Colombian appliances factory

Industrias Haceb S.A. is a Colombian company manufacturing heating, domestic and commercial refrigeration.

Haceb Industries started in 1940 as a small electrical repair shop, and currently has over 2,800 employees. It has a presence in Colombia as well as several other countries, such as the United States of America, where it markets its own brands, Haceb and Icasa. This company is also involved in strategic partnerships with international companies.

== History ==
By the time the company was founded in a small shop in Medellín, World War II had limited the supply of steel-based materials, since these were required by the military. This led to fewer new products being imported. The new company took advantage of the increased demand for industrial materials, producing electrical appliances.

From its founding until the 1960s, the technical part of the company worked alongside the production and sales divisions to add value to the sale of the first appliances. However, this was limited to the requirements of the customers. In 1942, production began with the manufacture of kitchen appliances; in 1951, the inclusion of electric heaters expanded the range of products. Line heaters began being produced by this company in 1956. In 1966, the company began producing fully porcelain-enameled refrigerators. These were very successful, leading to the construction of a cooling plant (in 1984) as a specialised system dedicated to making these appliances. In 1985, a production line of covered electric recessed furnaces and integrated cooker hoods was started. The company started a production line of gas cookers, stoves and recessed oven gas (between 1990 and 1995).

In 1993, branches were formed elsewhere in Colombia (including Bogotá) to increase the company's nationwide presence. In 1998, shopping freezers and beverage dispensers were added to Haceb Industries' cooling-appliance line; in addition, the range of gas appliances was expanded to meet the high demand for gas cookers in Colombia. In 1999, a new organisational model was launched, allowing the company to increase the focus on its commercial business and expand its portfolio of products.

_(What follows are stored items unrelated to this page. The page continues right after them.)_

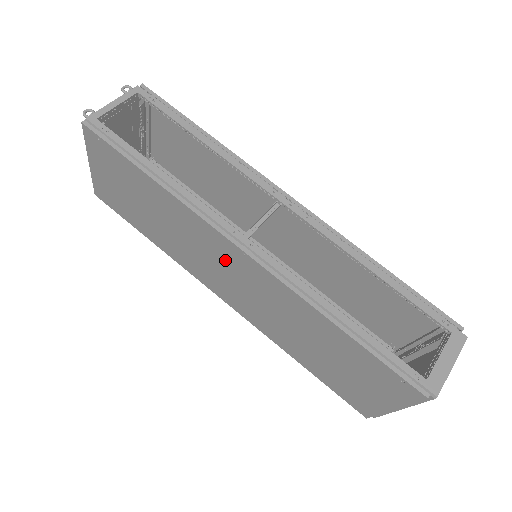
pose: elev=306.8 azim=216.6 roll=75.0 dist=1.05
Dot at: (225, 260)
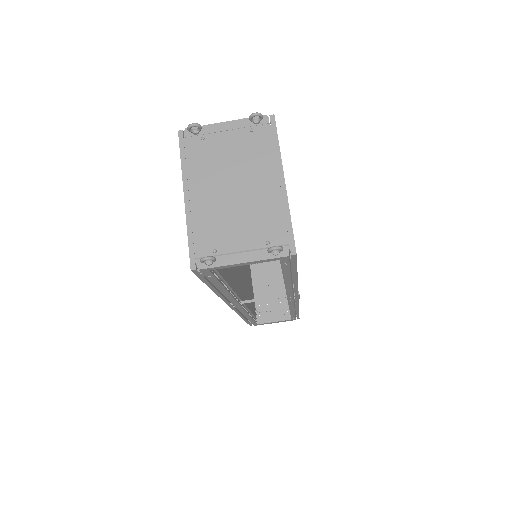
Dot at: occluded
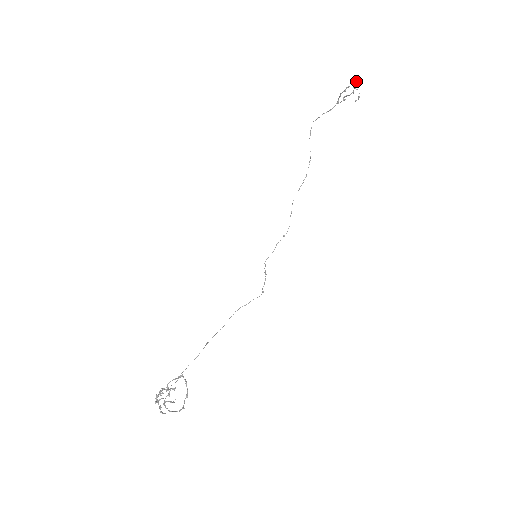
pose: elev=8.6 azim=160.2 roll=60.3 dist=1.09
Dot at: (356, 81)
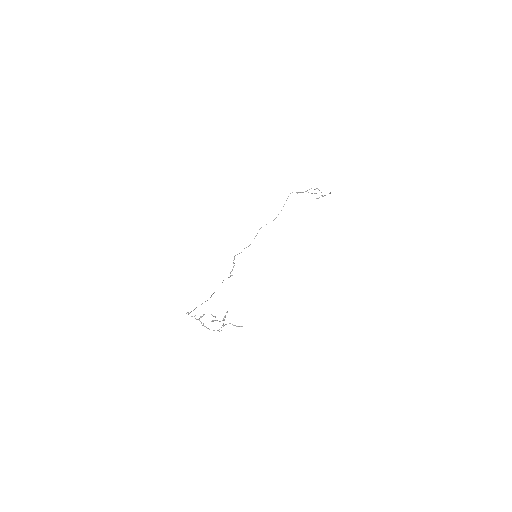
Dot at: (330, 193)
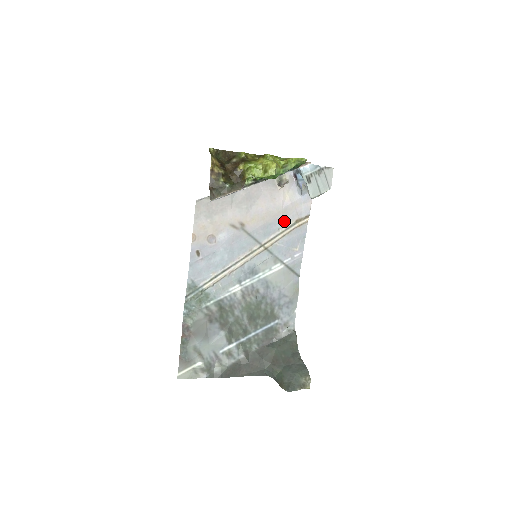
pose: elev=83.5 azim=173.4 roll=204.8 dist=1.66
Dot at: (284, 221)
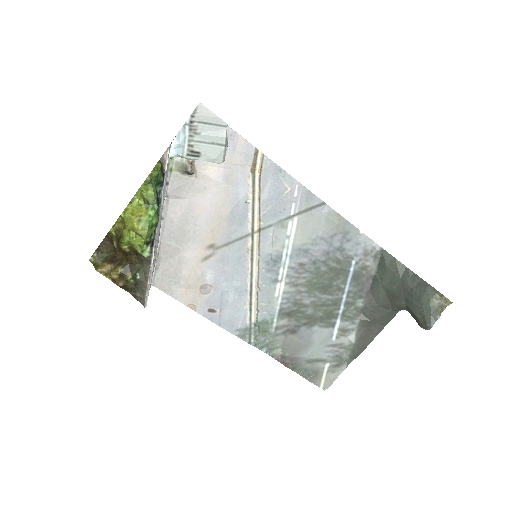
Dot at: (241, 190)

2001 was a difficult period for Colombian industry, due to economic recession and increased unemployment across the world. Despite the sharp decline in national and international demand for its products, though, Haceb Industries continued its strategy of technological and managerial innovation, allowing it to continue competing successfully in the electrical and gas appliance market. In 2002, some parts of the production line were transferred to a heating plant in Copacabana. In addition, work was underway for the development of an improved conditioning and refrigeration plant. The DHA Water Dispenser 3.3 LT. was released during this year, as well as the Standard GM2 Line Refrigerators Soft Line.

In 2003, in response to the need for increased strength against the FTAA (Free Trade Area of the Americas), Haceb Industries consolidated its position as a large-scale technology company, optimised its production and expansion and improved its portfolio of products. During this year, they purchased the brand Icasa as part of their programme to consolidate their nationwide profile. They also increased their investment in technology, launching the Integrated Management Information System ASW with the aim of connecting their entire supply chain together. The company also acquired a tool for 3D design: this allowed them to streamline the production process, optimise resources and reduce time taken for delivery. Haceb of Ecuador was established in order to increase the company's profile in Ecuador.
2006 saw the company strengthening its position in international markets. Contracts were signed with major chemical companies, which prompted the company to comply with international trade standards. Additionally, Haceb of Venezuela and Mexico were formed. During this year, the company was very focused on technology, seeking to acquire new machinery and upgrade certain production processes. For the domestic market, two new Haceb Exhibition Halls, which house the entire portfolio of Haceb products and provide comprehensive advice to their clients, were put into operation. The first is located in the Guayabal district of Medellín; the second is located on the Company's premises in Copacabana, Antioquia.